Exploring $ \sum_{n=0}^\infty \frac{n^p}{n!} = B_pe$, particularly $p = 2$.
Notice that \begin{align} S & = \sum_{n = 0}^{\infty} \frac{n^{2}}{n!} \\ & = \frac{0^{2}}{0!} + \frac{1^{2}}{1!} + \frac{2^{2}}{2!} + \frac{3^{2}}{3!} + \cdots \\ & = \frac{1}{0!} + \frac{2}{1!} + \frac{3}{2!} + \frac{4}{3!} + \cdots. \end{align} Then \begin{align} S - e & = \left( \frac{1}{0!} + \frac{2}{1!} + \frac{3}{2!} + \frac{4}{3!} + \cdots \right) - \left( \frac{1}{0!} + \frac{1}{1!} + \frac{1}{2!} + \frac{1}{3!} + \cdots \right) \\ & = \frac{1}{1!} + \frac{2}{2!} + \frac{3}{3!} + \cdots \\ & = e. \qquad (\text{As shown in the OP.}) \\ \end{align} Therefore, $ S = e + e = 2 e $.

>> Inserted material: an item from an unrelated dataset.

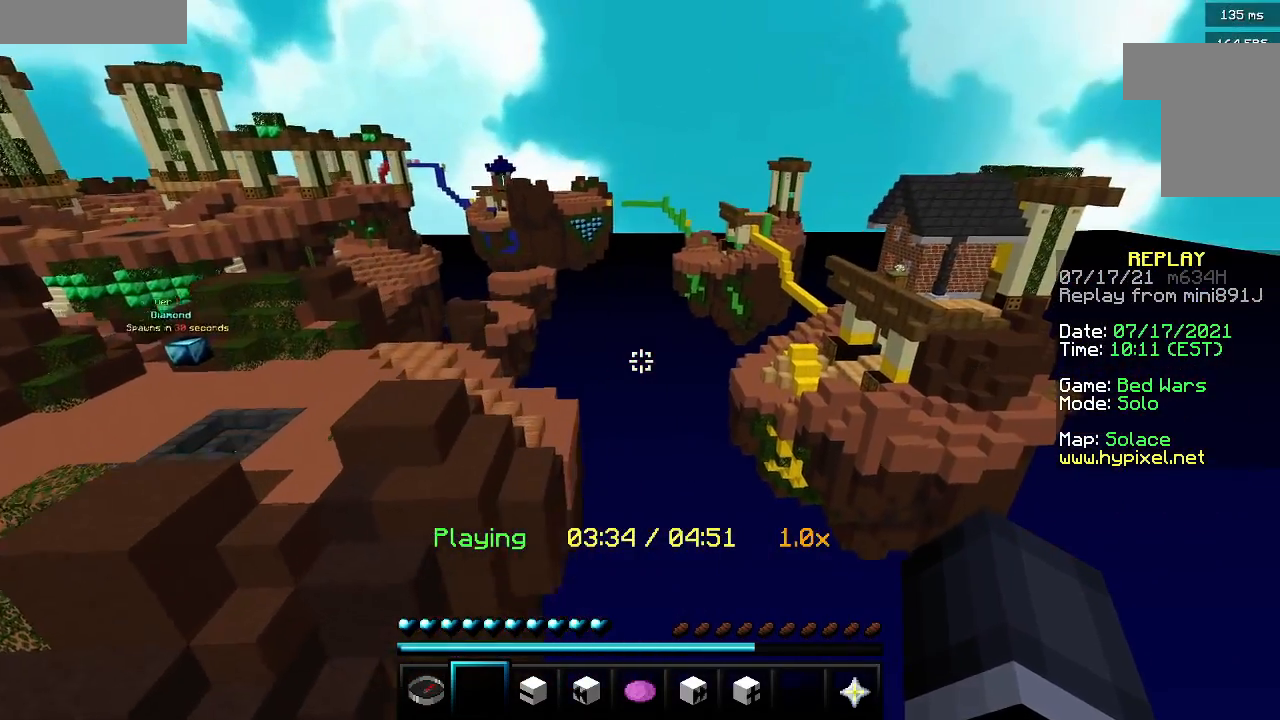
{"keys": ["w"], "mouse": [], "events": []}
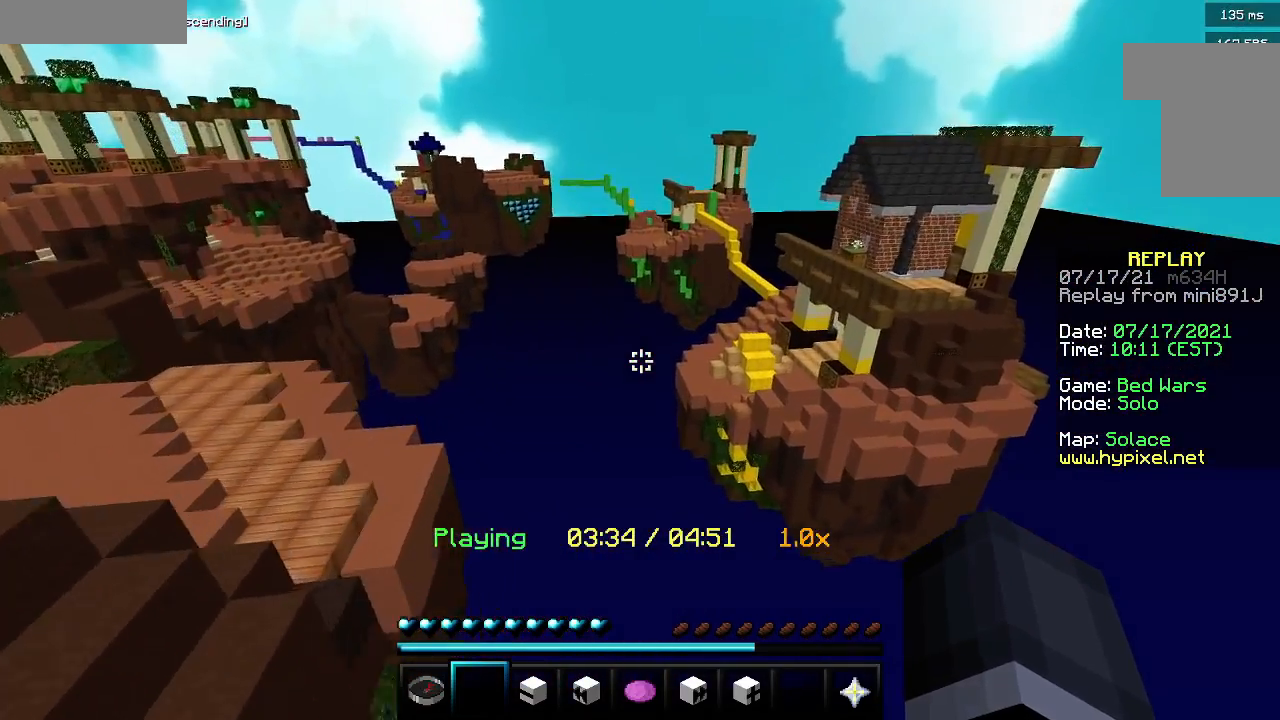
{"keys": ["w"], "mouse": [], "events": []}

In fact, using the same type of reasoning, it can be shown that $ \displaystyle \sum_{n = 0}^{\infty} \frac{n^{3}}{n!} = 5 e $.
Here is the connection with Bell numbers.
For each $ p \in \mathbb{N}_{0} $, let $ \displaystyle S_{p} \stackrel{\text{df}}{=} \sum_{n = 0}^{\infty} \frac{n^{p}}{n!} $. Notice that \begin{align} \forall p \in \mathbb{N}: \quad S_{p} & = \sum_{n = 0}^{\infty} \frac{n^{p}}{n!} \\ & = \sum_{n = 1}^{\infty} \frac{n^{p}}{n!} \qquad \left( \text{As $ \dfrac{0^{p}}{0!} = 0 $.} \right) \\ & = \sum_{n = 1}^{\infty} \frac{n^{p - 1}}{(n - 1)!} \qquad (\text{After canceling $ n $’s.}) \\ & = \sum_{n = 0}^{\infty} \frac{(n + 1)^{p - 1}}{n!}. \qquad (\text{After re-indexing.}) \end{align} Hence, \begin{align} \forall p \in \mathbb{N}_{\geq 2}: \quad S_{p} - S_{p - 1} & = \sum_{n = 0}^{\infty} \frac{(n + 1)^{p - 1}}{n!} - \sum_{n = 0}^{\infty} \frac{n^{p - 1}}{n!} \\ & = \sum_{n = 0}^{\infty} \frac{1}{n!} \left[ (n + 1)^{p - 1} - n^{p - 1} \right] \\ & = \sum_{n = 0}^{\infty} \left[ \frac{1}{n!} \sum_{k = 0}^{p - 2} \binom{p - 1}{k} n^{k} \right] \qquad (\text{By the Binomial Theorem.}) \\ & = \sum_{n = 0}^{\infty} \sum_{k = 0}^{p - 2} \binom{p - 1}{k} \frac{n^{k}}{n!} \\ & = \sum_{k = 0}^{p - 2} \left[ \binom{p - 1}{k} \sum_{n = 0}^{\infty} \frac{n^{k}}{n!} \right] \\ & = \sum_{k = 0}^{p - 2} \binom{p - 1}{k} S_{k}. \end{align} Therefore, $$ \forall p \in \mathbb{N}_{\geq 2}: \quad S_{p} = \sum_{k = 0}^{p - 2} \binom{p - 1}{k} S_{k} + S_{p - 1} = \sum_{k = 0}^{p - 1} \binom{p - 1}{k} S_{k}. $$ As $ S_{0} = S_{1} = e $ by inspection, we see that the $ S_{p} $’s are the Bell numbers multiplied by $ e $.